As Cesar Chavez once said, “Our language is a reflection of ourselves. A language is an exact reflection of the character and growth of its speakers.” The second part of Chavez’s own reflection makes mention of “character” and “growth” which is an “exact reflection” of the extraordinariness of The Westerlies apropos of their eponymously titled album, The Westerlies. It is the “character” of this chamber group that is poised to grow – as the trade winds blowing from west to east – not only in their power and significance, bold as brass originating in the proverbial “horse latitudes” steering heartfelt, earthy, extramusical cyclones in and out of the rarified realms of the intellect and back into the heart, via the mind’s ear.
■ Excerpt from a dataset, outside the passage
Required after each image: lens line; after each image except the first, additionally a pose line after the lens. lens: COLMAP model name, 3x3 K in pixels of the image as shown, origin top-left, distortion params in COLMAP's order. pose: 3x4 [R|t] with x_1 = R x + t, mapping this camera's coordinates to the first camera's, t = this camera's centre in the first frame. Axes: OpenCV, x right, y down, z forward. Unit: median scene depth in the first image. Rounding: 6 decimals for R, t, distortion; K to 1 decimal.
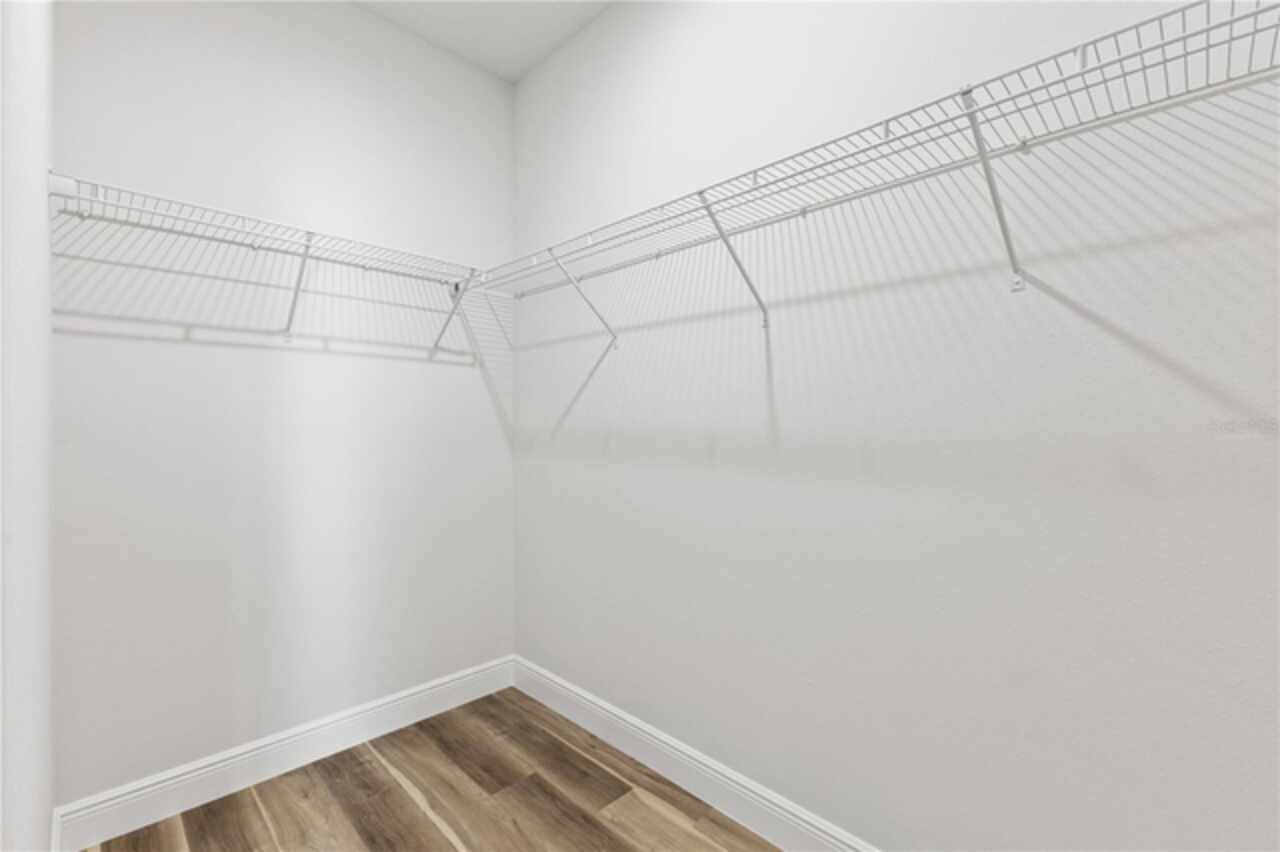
lens RADIAL K [[551.2, 0, 633.0], [0, 551.2, 435.2], [0, 0, 1]] dist [0.001474, -0.000832]
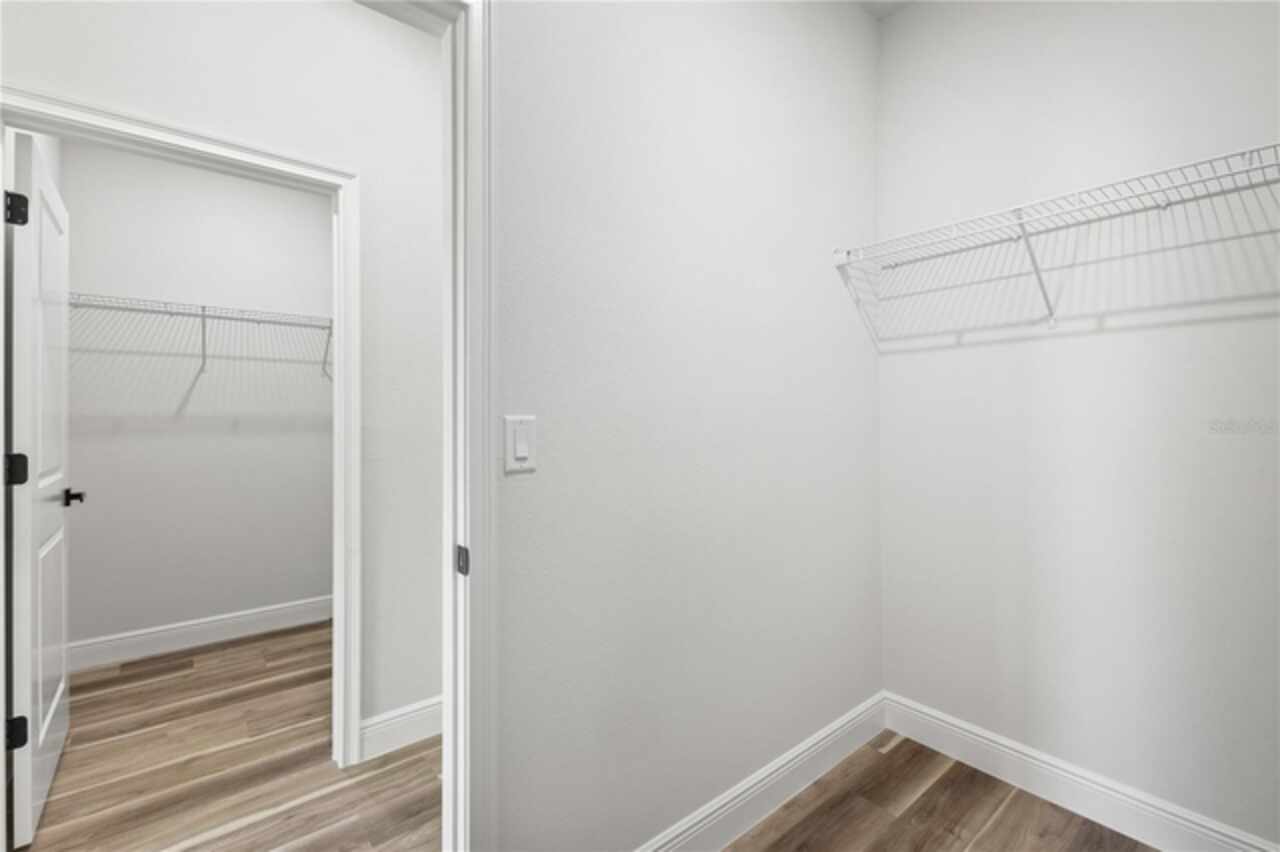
lens RADIAL K [[551.2, 0, 633.0], [0, 551.2, 429.0], [0, 0, 1]] dist [0.001474, -0.000832]
pose [[-0.108655, 0.023327, -0.993806, 0.365492], [-0.015442, 0.999564, 0.025151, -0.017646], [0.993960, 0.018079, -0.108248, 0.438970]]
If that sounds profoundly hyperbolic it’s because there’s truth of a forceful kind in the musical language of trumpeters Ryan Mulherkar and Zubin Hensler, and trombonists Andy Clausen and Willem de Koch. Its fiendishly powerful notes and accents are back-translated from quietly virtuoso performances to elevated compositions, contributed by all the members of this quartet, which are actually often angelic despite the fireworks of The Westerlies that inform solo capriccios one of which (in the final third of “Lopez”, on disc 1) crawling all over the air and ascending to a howling pitch that buffets the winds, even as the unfailing elegance of their challenging glissandos and arpeggios powers the music of “So So Shy”, “New Berlin, New York” and “The Beekeeper”.
The playing of The Westerlies – in Mulherkar’s and Hensler’s eloquent trumpets and Clausen’s and De Koch’s trombones – certainly belies the toughness of the music by being extremely well-tuned and sweetly turned at every step, with a richly ear-pleasing sound and little sign of technical struggle. As that diabolical force really does lurk in music such as “The Beach” and “All To Ourselves (Disc II), there doesn’t seem much chance of knocking the quartet off their stride. Their musicianship is likewise faultless, unconcerned with tricks and quirks but rather with letting their trumpets and trombones do the speaking, This is top-class manipulation of brass instruments reminiscent of virtuosos who brought these instruments and their repertoire into the modern era.
Like all significant recordings there is always a non-playing instrumentalist at work. In this case it is Jesse Lewis who produced, recorded, mixed and mastered The Westerlies. Talk about Houdini “with Big Ears” and you wouldn’t be far from the truth. Lewis brings his own brand of unfussy virtuosity to this album. His is a Coriolis force, that inertial (notoriously so-called “fictitious force”) which acts on objects that are in motion relative to a rotating reference frame – in this case The Westerlies relative to his console. It is this that enables the production of the excellent sound, which adds both body and bloom to this gem of a double-disc.
Track List – Disc I – 1: A Nearer Sun; 2: So So Shy; 3: New Berlin, New York; 4: Saro; 5: Although Of Course You End Up Becoming Yourself; 6: The Beekeeper; 7: Where’s The Music? 8: Double Situation; 9: Lopez. Disc II – 1: The Shop; 2: The Beach; 3: Rue des Rosiers; 4: Run On Down; 5: Edomala; 6: Ruddy Ducker; 7: Songs My Mother Taught Me; 8: All To Ourselves.
Personnel – Ryan Mulherkar: trumpet; Zubin Hensler: trumpet; Andy Clausen: trombone; Willem de Koch: trombone.